A woman from Baltimore spent $19,000 on a kidney transplant for her 17-year-old cat, showing just how far people will go to save the life of pets that they already consider as family.

Cats and dogs are very different from one another, but a study last year showed that cats love humans more than food. This has made them great companion to humans as far back as the late eighth century, when they sailed with Vikings during sea voyages. For the mother-of-two from Baltimore, saving her cat meant more than anything else in the world.

Woman Pays $19,000 To Save Her Cat

Betsy Boyd, a part-time writing professor from Baltimore, spared no expense in saving the life of her 17-year-old cat named Stanley.

Stanley was suffering from end-stage kidney failure, and according to the veterinarian, a kidney transplant was the only way to save him. Boyd agreed to push through with the procedure, leading to costs of $19,000.

The amount was a significant amount for Boyd, who earns only $46,000 per year. Her friends insisted that she instead spend the money on something else, such as starting up college savings for her twins Texas and Miner, who are 3 years old.

Boyd, however, did not flinch. She used up a significant portion of her savings and decided to no longer buy a new car to replace her 2009 Toyota. Boyd also made drastic changes to her spending habits to save enough money for Stanley's operation.

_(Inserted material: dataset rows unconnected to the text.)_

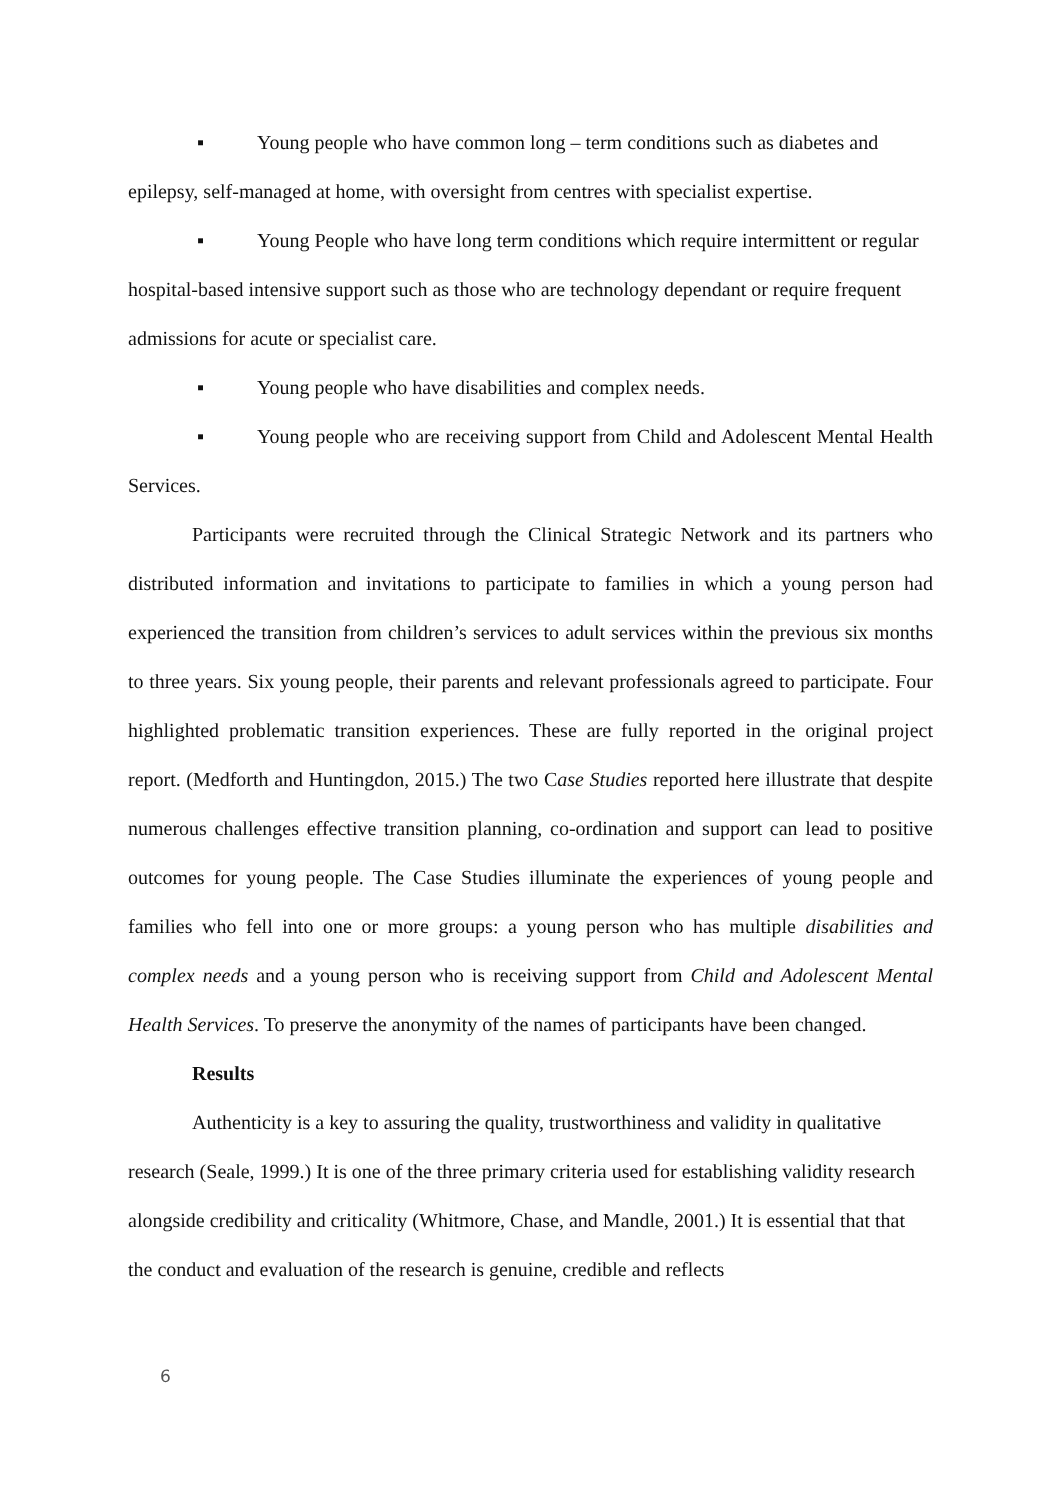▪ Young people who have common long – term conditions such as diabetes and epilepsy, self-managed at home, with oversight from centres with specialist expertise.
▪ Young People who have long term conditions which require intermittent or regular hospital-based intensive support such as those who are technology dependant or require frequent admissions for acute or specialist care.
▪ Young people who have disabilities and complex needs.
▪ Young people who are receiving support from Child and Adolescent Mental Health Services.
Participants were recruited through the Clinical Strategic Network and its partners who distributed information and invitations to participate to families in which a young person had experienced the transition from children’s services to adult services within the previous six months to three years. Six young people, their parents and relevant professionals agreed to participate. Four highlighted problematic transition experiences. These are fully reported in the original project report. (Medforth and Huntingdon, 2015.) The two Case Studies reported here illustrate that despite numerous challenges effective transition planning, co-ordination and support can lead to positive outcomes for young people. The Case Studies illuminate the experiences of young people and families who fell into one or more groups: a young person who has multiple disabilities and complex needs and a young person who is receiving support from Child and Adolescent Mental Health Services. To preserve the anonymity of the names of participants have been changed.
Results
Authenticity is a key to assuring the quality, trustworthiness and validity in qualitative research (Seale, 1999.) It is one of the three primary criteria used for establishing validity research alongside credibility and criticality (Whitmore, Chase, and Mandle, 2001.) It is essential that that the conduct and evaluation of the research is genuine, credible and reflects
6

"Stanley loves me as much as any human being has ever loved me and I love him the same way," Boyd told PEOPLE. "I want him around."

Stanley underwent the kidney transplant in November last year and is now back in Baltimore with Boyd.

Betsy Boyd Saves Another Cat

Boyd was able to save the life of Stanley, but in the process, also saved the life of another cat.

One of the conditions of the kidney transplant procedure was that Boyd would have to adopt the cat that donated the kidney to Stanley. The cat was named Jay, a 2-year-old cat who was rescued from the streets and was in a shelter.

"We are just as concerned with the life of the donor as the recipient," said Dr. Lillian Aronson from the Ryan Veterinary Hospital at the University of Pennsylvania. "They are saving another animal's life and we owe it to them to save their life and give them a good home."

Boyd not only gave Stanley more years at life, but she also gave Jay a new home.